ABOUT THIS EXERCISE
What needs reproducing is the run of lines in the data below starting at the line with "<!-- 3) onclose -->" and ending at the line with "# Unreleased Changes", both ends included. Copy it exactly, without pictures, and add nothing.

(Dataset items)

————

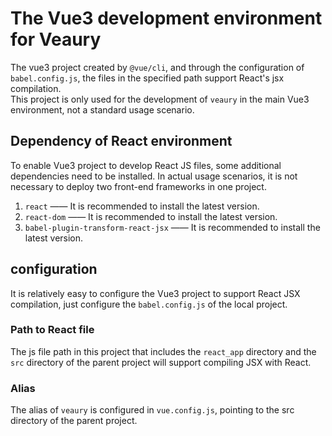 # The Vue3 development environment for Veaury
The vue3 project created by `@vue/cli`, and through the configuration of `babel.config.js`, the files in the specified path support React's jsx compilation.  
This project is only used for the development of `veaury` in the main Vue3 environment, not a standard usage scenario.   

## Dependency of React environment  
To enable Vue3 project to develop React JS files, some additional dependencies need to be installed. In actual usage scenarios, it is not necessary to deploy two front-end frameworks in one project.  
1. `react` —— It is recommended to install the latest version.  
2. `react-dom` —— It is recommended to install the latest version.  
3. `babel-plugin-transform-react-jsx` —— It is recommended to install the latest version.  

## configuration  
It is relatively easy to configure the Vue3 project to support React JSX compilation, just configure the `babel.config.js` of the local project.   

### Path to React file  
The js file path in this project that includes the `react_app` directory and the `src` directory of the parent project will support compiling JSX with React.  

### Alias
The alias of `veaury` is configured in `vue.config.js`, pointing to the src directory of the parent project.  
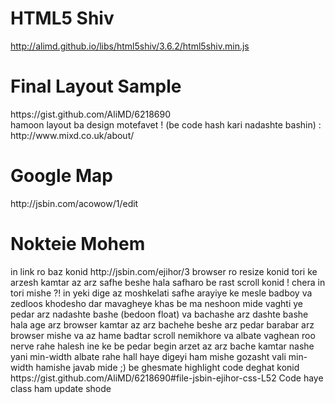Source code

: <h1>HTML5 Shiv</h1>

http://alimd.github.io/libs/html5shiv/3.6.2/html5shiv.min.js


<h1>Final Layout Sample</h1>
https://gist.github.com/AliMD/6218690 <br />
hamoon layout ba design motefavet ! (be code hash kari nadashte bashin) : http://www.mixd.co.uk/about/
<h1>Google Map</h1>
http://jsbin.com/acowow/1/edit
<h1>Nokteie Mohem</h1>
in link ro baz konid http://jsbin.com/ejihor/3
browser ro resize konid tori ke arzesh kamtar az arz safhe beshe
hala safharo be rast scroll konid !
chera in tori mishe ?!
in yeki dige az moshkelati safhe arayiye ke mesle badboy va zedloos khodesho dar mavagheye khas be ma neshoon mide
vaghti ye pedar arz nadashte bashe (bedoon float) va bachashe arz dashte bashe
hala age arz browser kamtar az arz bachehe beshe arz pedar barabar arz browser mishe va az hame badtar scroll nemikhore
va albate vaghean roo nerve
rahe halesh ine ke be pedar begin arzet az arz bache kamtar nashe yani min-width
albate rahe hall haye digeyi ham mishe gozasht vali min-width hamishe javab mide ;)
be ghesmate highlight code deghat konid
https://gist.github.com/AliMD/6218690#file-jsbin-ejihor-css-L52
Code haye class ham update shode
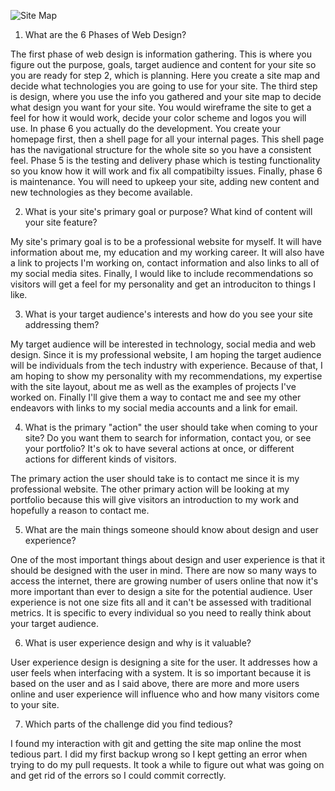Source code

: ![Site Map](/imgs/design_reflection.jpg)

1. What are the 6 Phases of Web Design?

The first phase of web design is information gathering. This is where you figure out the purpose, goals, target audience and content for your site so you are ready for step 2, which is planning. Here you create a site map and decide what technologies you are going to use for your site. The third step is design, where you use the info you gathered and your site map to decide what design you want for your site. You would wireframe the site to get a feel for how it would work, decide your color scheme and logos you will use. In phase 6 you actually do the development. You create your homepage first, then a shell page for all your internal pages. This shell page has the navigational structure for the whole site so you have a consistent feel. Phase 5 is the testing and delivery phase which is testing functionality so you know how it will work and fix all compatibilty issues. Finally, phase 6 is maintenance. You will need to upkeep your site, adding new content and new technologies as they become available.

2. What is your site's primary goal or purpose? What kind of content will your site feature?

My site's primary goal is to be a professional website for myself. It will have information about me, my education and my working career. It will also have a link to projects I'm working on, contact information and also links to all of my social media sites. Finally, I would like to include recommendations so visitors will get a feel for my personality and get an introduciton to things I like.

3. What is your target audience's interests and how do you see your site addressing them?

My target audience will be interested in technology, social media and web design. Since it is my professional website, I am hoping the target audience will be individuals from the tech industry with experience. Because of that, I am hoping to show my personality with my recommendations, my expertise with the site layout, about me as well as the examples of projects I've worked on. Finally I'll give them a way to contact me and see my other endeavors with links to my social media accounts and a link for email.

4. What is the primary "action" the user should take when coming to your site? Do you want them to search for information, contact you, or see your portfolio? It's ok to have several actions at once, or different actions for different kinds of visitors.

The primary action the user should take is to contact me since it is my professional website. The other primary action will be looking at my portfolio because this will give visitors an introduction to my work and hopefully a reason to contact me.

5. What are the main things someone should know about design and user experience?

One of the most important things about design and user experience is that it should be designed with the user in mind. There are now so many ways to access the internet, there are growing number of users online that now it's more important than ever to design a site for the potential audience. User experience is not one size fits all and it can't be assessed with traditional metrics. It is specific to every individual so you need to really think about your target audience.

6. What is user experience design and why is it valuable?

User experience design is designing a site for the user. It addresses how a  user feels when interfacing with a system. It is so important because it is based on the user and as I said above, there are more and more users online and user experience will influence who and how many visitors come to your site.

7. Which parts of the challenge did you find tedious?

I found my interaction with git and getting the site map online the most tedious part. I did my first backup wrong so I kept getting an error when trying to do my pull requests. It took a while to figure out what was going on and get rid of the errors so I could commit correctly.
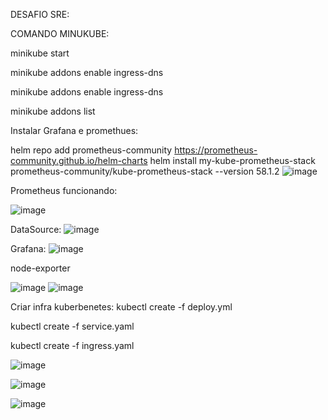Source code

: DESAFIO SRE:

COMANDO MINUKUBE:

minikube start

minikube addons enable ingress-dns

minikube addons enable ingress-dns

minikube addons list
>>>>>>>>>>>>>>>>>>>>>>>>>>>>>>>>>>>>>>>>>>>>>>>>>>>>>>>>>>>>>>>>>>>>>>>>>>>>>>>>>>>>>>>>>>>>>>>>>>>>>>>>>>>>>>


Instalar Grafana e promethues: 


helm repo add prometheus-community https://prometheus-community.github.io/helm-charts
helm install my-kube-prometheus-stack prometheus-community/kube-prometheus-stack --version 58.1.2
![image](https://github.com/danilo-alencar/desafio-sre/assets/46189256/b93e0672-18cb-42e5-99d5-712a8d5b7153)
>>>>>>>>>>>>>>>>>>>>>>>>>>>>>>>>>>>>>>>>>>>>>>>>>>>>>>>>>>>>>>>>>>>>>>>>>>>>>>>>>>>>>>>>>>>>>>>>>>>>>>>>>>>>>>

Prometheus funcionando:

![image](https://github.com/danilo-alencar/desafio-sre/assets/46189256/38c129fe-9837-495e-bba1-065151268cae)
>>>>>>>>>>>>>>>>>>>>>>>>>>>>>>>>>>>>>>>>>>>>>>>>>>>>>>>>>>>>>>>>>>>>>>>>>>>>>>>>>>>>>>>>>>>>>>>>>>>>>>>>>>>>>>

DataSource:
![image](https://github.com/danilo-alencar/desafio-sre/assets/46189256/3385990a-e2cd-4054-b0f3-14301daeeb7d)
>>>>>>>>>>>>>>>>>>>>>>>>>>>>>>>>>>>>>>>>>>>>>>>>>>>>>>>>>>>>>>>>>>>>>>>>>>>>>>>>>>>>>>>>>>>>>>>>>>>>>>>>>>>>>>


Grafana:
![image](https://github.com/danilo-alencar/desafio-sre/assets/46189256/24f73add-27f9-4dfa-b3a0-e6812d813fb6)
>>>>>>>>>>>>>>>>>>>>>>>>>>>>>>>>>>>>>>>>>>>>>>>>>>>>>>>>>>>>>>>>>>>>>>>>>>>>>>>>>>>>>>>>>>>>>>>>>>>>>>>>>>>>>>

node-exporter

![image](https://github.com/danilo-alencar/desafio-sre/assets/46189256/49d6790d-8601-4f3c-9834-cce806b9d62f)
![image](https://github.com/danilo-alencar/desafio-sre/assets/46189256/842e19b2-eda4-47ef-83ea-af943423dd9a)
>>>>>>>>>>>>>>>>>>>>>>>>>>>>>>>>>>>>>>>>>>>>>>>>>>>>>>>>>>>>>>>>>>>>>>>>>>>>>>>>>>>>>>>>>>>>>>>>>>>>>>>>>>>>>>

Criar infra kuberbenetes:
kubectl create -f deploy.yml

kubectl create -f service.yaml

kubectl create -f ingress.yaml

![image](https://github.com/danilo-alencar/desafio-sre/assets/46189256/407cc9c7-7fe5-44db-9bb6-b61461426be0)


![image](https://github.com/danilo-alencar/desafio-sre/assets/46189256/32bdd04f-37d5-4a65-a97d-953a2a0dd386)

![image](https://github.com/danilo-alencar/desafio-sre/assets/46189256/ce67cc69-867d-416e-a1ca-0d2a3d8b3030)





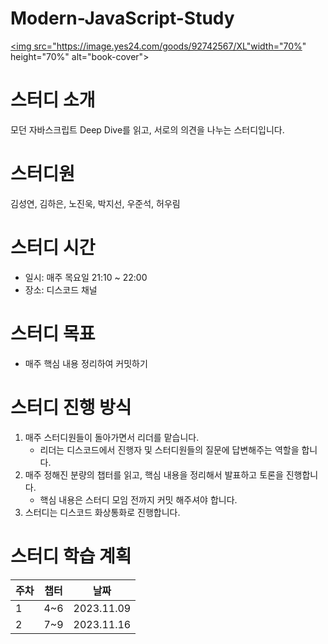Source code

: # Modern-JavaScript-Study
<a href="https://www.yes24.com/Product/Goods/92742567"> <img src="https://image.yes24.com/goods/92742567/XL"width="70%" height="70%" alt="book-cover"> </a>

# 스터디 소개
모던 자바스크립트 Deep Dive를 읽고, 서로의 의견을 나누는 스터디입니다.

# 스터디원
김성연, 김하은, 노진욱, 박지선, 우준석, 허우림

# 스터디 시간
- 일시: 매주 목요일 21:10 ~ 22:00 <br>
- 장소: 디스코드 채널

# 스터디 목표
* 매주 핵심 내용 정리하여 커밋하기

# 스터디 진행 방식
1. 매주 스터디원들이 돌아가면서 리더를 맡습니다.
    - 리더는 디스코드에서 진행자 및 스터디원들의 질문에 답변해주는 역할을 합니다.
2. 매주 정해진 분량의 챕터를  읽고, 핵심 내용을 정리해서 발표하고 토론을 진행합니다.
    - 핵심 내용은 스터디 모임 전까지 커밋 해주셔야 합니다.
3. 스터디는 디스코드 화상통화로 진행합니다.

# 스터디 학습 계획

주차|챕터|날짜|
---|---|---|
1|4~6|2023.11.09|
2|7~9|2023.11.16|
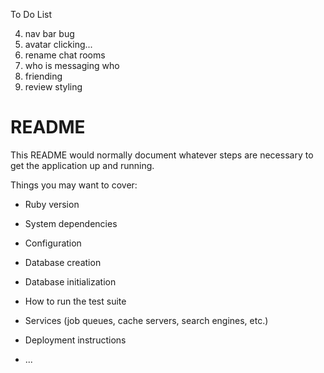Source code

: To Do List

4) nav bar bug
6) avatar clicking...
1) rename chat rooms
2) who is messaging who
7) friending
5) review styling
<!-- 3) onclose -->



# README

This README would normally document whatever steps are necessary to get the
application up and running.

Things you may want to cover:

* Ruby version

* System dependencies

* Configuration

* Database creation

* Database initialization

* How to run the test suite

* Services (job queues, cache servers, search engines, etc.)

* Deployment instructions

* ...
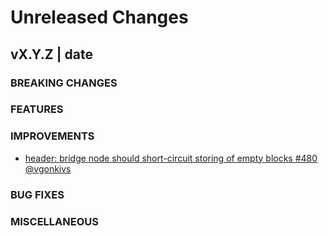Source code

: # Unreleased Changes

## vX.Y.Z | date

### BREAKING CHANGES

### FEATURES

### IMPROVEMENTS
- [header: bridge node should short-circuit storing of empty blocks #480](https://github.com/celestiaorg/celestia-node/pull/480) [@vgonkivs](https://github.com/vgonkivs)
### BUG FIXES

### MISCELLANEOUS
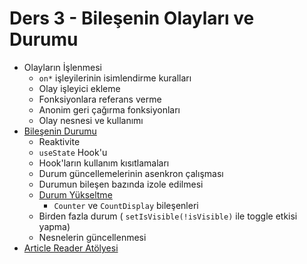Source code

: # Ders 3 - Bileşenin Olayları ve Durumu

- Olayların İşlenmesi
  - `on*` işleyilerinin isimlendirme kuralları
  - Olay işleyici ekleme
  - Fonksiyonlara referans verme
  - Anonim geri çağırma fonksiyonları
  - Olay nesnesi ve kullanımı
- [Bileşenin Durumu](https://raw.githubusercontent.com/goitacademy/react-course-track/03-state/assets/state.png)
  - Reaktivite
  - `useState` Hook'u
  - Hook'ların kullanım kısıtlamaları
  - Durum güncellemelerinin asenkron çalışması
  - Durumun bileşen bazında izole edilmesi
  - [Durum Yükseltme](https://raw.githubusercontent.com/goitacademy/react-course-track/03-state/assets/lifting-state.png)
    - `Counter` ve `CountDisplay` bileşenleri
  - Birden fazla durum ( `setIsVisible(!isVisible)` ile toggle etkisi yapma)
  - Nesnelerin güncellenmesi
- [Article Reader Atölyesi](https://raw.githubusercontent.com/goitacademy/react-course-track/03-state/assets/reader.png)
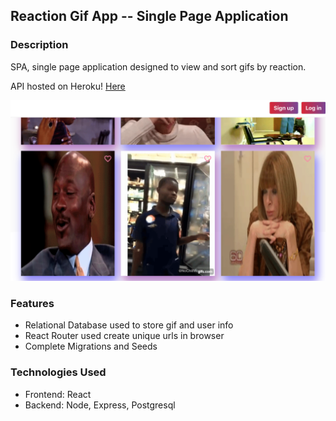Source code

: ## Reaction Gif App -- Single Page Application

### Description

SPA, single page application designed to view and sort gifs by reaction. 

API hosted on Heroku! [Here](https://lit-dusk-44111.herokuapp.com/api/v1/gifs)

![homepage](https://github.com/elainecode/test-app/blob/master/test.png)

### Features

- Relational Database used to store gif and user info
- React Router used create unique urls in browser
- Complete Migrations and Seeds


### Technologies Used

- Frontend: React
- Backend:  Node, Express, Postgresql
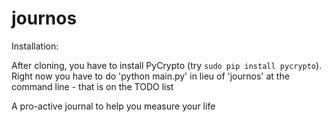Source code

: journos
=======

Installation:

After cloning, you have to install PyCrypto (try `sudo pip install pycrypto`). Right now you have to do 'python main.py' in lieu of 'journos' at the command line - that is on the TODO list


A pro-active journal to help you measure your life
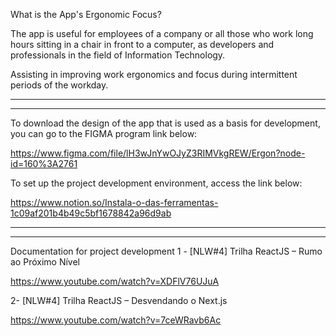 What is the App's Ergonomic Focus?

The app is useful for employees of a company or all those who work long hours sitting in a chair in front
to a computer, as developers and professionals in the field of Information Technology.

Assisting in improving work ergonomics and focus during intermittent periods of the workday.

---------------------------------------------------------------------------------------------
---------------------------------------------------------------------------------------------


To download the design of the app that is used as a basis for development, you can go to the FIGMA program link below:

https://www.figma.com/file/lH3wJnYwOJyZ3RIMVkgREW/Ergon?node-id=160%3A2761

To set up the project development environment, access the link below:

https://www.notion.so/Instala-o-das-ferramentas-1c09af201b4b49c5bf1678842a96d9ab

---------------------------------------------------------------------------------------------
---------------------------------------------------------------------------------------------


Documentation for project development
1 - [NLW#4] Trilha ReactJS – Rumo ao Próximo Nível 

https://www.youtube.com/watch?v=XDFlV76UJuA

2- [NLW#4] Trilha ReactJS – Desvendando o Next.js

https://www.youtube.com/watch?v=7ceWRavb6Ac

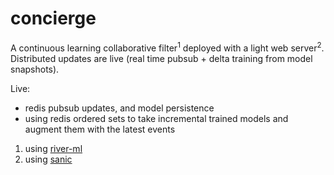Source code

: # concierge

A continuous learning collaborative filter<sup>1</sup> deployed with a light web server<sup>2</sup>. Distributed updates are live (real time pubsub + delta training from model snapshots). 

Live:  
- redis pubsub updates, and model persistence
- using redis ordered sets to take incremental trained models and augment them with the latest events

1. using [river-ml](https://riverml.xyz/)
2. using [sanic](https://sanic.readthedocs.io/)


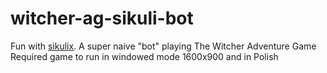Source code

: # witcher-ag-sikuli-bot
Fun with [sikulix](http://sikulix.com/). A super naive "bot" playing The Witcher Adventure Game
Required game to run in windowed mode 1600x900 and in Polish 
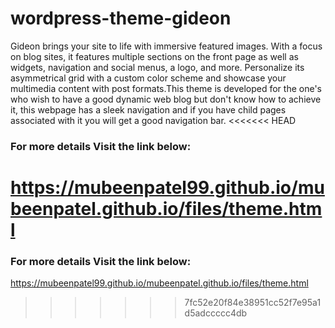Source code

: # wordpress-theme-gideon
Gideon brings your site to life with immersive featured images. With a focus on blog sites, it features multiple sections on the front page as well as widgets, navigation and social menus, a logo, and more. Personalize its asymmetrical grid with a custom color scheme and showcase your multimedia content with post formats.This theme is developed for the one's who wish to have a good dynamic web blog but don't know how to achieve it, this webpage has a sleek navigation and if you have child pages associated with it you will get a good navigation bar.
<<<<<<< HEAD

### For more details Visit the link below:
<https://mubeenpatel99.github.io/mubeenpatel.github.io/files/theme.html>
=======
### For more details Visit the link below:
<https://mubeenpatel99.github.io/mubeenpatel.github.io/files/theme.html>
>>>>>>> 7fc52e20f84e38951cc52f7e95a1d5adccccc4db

————

SOLUTION TO THE PROBLEM
<!-- 3) onclose -->



# README

This README would normally document whatever steps are necessary to get the
application up and running.

Things you may want to cover:

* Ruby version

* System dependencies

* Configuration

* Database creation

* Database initialization

* How to run the test suite

* Services (job queues, cache servers, search engines, etc.)

* Deployment instructions

* ...
Source code

: # Unreleased Changes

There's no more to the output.